Arylformamidase Methods
Literature search
A literature search was performed using PubMed.
Conservation of Catalytic Triad
Alignments were obtained by using ClustalX or extracted from the DALI results. Catalytic residues were identified from literature and located in the sequence.
Analysis of HSL Family Sequence Characteristics
Members of the protein family were identified from literature and their sequence obtained from NCBI. A multiple sequence alignment was performed using the default parameters of ClustalX. Sequence regions characteristic to the protein family were identified from literature and located in the multiple sequence alignment.
Sequence & Homology
Using the amino acid sequence of 2PBL, a BLASTP search was performed using a non-redundant database. The top scoring matches to an E-value of 3e-054, 35 sequences in total, were selected. Eukaryotic homologous sequences were found using NCBI HomoloGene. These were appended to the list and a multiple sequence alignment was performed using CLUSTAL X.
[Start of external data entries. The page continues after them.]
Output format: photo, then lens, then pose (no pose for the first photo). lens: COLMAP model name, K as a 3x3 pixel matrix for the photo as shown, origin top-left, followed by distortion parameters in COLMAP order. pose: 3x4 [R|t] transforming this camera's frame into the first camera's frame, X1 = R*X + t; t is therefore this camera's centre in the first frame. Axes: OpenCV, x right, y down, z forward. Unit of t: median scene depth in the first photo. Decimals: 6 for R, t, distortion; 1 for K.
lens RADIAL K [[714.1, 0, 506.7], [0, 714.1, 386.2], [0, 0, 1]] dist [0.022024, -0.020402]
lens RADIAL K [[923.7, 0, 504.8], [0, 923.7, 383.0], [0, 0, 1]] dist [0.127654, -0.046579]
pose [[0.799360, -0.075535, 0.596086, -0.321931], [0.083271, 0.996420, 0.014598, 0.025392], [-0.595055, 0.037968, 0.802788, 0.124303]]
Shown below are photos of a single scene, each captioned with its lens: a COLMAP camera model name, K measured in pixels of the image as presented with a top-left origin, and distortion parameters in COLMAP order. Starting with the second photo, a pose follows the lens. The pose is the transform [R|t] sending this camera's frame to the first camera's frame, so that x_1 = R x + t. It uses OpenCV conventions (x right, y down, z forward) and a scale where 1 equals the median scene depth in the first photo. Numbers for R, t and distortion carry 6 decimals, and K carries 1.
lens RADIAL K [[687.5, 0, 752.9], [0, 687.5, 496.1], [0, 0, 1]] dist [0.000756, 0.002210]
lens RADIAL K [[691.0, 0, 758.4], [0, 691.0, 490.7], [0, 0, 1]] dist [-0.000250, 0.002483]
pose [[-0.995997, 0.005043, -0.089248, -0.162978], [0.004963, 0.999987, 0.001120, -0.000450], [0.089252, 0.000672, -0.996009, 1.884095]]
The data output from the multiple sequence alignment was bootstrapped 1000 times and a phylogenetic tree was created using the neighbour-joining algorithm. The program FigTree was used to create the visual representation of this tree.
A BLASTP search was performed using the human homologue of 2PBL. Top scoring sequences of this search were appended to the original top scoring sequences of the results BLASTP search on the bacterial query sequence.
As above, using CLUSTAL X, a multiple sequence alignment was generated, the data was then bootstrapped 1000 times and a phylogenetic tree generated using the neighbour-joining algorithm.
Structure
A number of bioinformatics databases were used to obtain the protein structure of 2PBL. These include RCSB Protein Data Bank (PDB ID: 2PBL) for the quaternary protein structure and PDBsum for the secondary structure. The DALI database was used for the structural comparison with other proteins . Pymol and ProteinWorkshop 1.5 were used for figure generation.